Instructions >>
**a)** Copy word for word the part of the trailer forum thread starting with "Good one Doug." and going on through "top of that.".
**b)** Quote the lines in the rows starting with the line with "Reply in this" and going on through the line with "8) tree <box>955,340,1035,692</box>", and give only those lines.

Excerpt provided >>

I made a receiver for the back of our TT and bolted it to the frame
We upgraded and move the receiver to the next TT and haven't have any problem with welds or anything
2 seasons later still working great

Don


----------



## PDX_Doug (Nov 16, 2004)

Oregon_Camper said:


> ou812....Welcome to our site. Where are you from?


Jim...psst!... They joined almost two years ago! They should be welcoming US to the forum!

Happy Trails,
Doug


----------



## campmg (Dec 24, 2005)

PDX_Doug said:


> ou812....Welcome to our site. Where are you from?


Jim...psst!... They joined almost two years ago! They should be welcoming US to the forum!

Happy Trails,
Doug
[/quote]

Good one Doug.

I think RTAVI just brought back an OLD thread to life. The original one was from 2004.


----------



## 4H1DinaOB (Jan 5, 2006)

Looks like I also am going against the tide - the bumper mounted solution that my engineer/welder brother-in-law came up with includes a 2x4 steel beem u-bolted the length of the bumber to elminate any flex with the receiver mounted on top of that. 
I have added a couple of slight mods since I first posted info on this that just added some stability to the post on the Yakima rack itself; solid as a rock now. 
We have been out 4 times and about 600 miles with no issues. I am checking the bumper welds regularly and see no signs at this point of any problems.

By the way - I would post a picture to my gallery but for the life of me, I cannot figure out how to do that.







I'll keep working on it.

Jonathan


----------



## NobleEagle (Jul 8, 2006)

I just figgured I'd chime in with my 2 cents...as far as to where I put the bikes? I put them in the garage. (I have the 28KRS) lol had to say it sorry


----------



## PDX_Doug (Nov 16, 2004)

Material to process >>

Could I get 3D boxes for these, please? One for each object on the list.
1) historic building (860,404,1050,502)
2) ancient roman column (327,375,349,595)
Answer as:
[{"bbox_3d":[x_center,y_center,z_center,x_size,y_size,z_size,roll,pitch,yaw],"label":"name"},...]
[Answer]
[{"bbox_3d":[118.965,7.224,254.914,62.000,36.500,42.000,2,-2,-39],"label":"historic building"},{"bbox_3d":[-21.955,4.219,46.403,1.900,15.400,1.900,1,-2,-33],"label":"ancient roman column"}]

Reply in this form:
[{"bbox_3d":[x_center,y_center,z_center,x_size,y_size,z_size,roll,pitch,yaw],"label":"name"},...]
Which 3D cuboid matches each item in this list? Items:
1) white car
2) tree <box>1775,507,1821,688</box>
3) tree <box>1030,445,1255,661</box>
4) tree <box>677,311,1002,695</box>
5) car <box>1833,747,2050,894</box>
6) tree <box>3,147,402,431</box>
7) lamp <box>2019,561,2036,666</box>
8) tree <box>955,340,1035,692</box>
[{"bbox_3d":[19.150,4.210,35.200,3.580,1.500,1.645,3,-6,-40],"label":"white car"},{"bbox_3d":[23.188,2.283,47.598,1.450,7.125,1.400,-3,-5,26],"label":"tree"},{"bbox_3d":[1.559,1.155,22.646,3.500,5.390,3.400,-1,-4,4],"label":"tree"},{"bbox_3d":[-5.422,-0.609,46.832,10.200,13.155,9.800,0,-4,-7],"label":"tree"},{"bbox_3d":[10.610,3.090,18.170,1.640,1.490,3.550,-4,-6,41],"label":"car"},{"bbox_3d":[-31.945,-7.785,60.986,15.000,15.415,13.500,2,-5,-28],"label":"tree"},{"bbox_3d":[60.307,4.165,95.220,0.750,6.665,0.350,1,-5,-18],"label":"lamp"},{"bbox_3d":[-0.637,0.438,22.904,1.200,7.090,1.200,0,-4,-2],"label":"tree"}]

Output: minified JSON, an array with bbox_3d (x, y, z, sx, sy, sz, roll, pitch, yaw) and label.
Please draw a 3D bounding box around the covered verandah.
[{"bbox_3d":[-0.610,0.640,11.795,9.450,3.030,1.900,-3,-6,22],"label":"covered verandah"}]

Responses to the exercise >>
**a)**
Good one Doug.

I think RTAVI just brought back an OLD thread to life. The original one was from 2004.


----------



## 4H1DinaOB (Jan 5, 2006)

Looks like I also am going against the tide - the bumper mounted solution that my engineer/welder brother-in-law came up with includes a 2x4 steel beem u-bolted the length of the bumber to elminate any flex with the receiver mounted on top of that.

**b)**
Reply in this form:
[{"bbox_3d":[x_center,y_center,z_center,x_size,y_size,z_size,roll,pitch,yaw],"label":"name"},...]
Which 3D cuboid matches each item in this list? Items:
1) white car
2) tree <box>1775,507,1821,688</box>
3) tree <box>1030,445,1255,661</box>
4) tree <box>677,311,1002,695</box>
5) car <box>1833,747,2050,894</box>
6) tree <box>3,147,402,431</box>
7) lamp <box>2019,561,2036,666</box>
8) tree <box>955,340,1035,692</box>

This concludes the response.